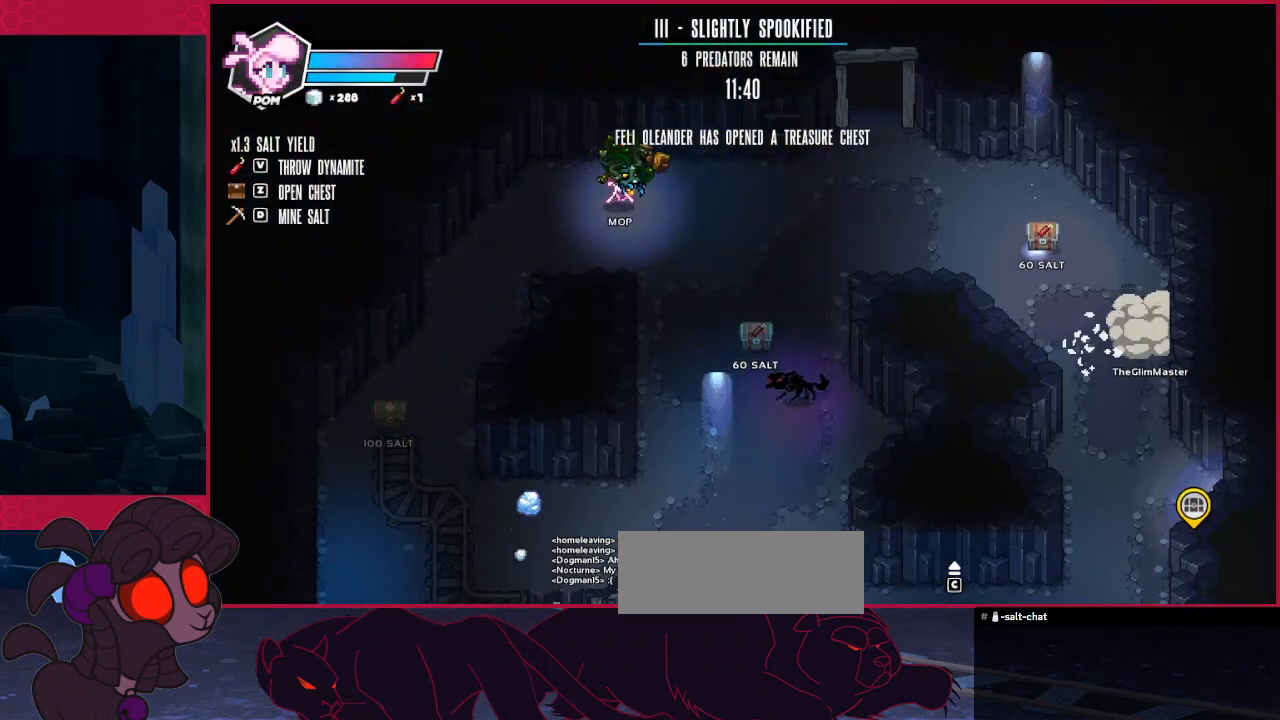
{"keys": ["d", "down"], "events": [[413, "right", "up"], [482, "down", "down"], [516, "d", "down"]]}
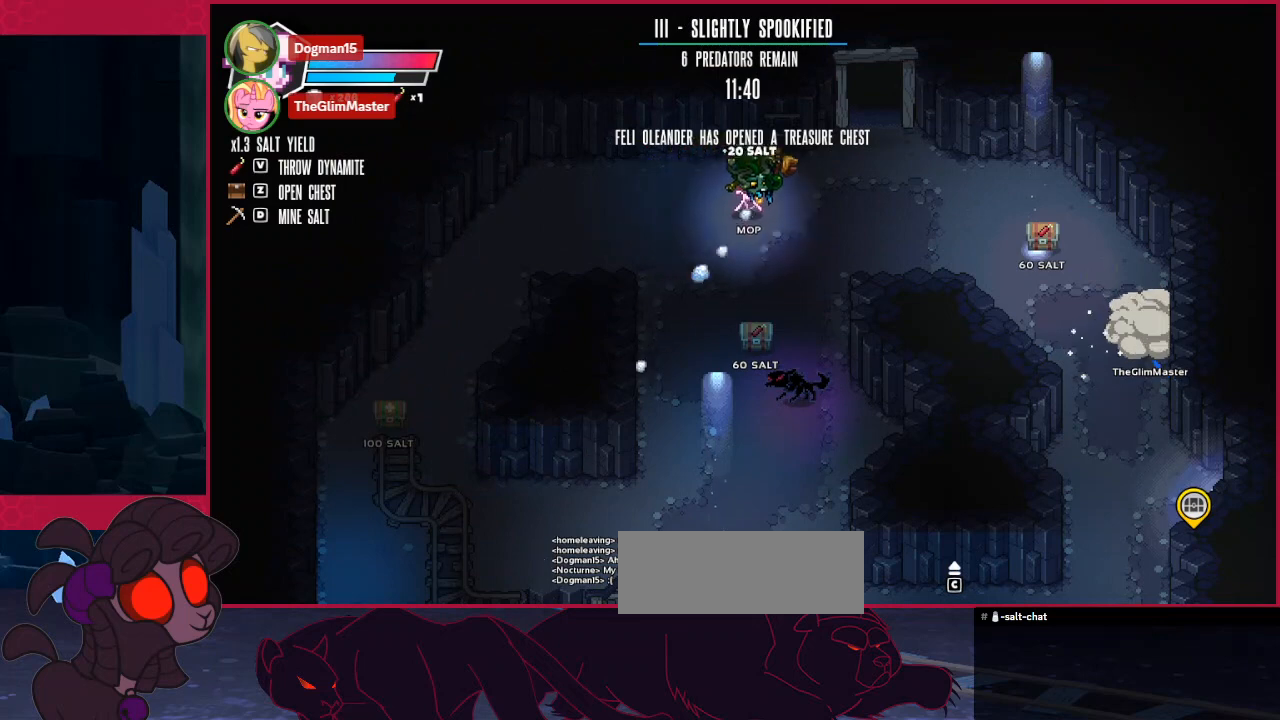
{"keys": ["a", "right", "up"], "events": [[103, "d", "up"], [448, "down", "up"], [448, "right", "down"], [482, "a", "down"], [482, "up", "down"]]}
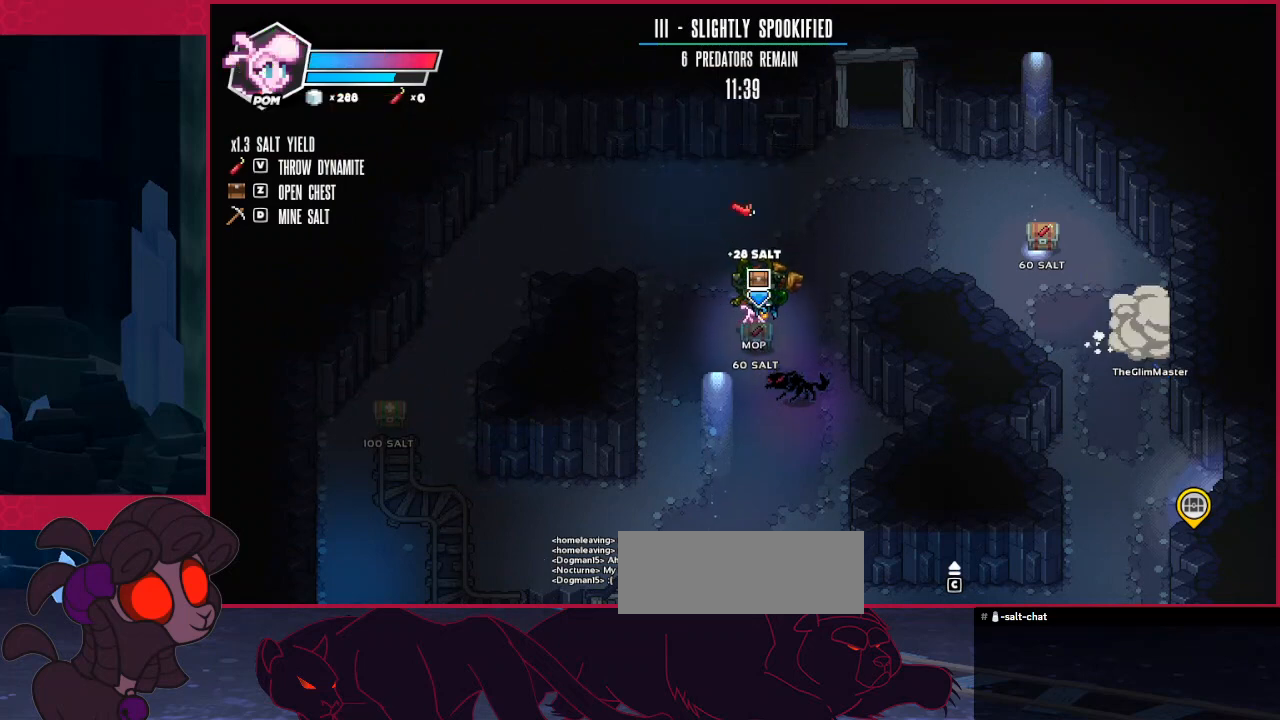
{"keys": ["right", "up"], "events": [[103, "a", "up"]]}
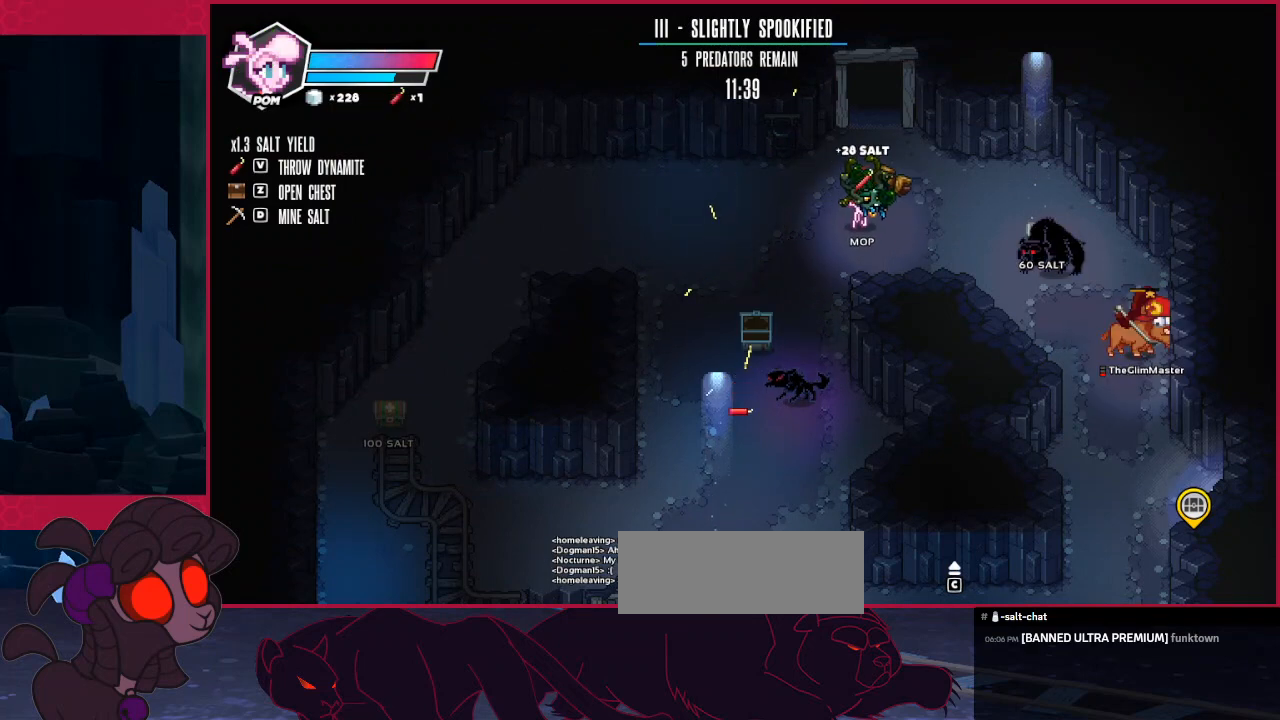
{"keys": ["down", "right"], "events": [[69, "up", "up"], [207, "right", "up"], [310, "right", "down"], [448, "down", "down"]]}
········
EXERCISE:
State the count of lines above containing the string "down", and add nothing to it.

ANSWER FOR THIS EXERCISE:
3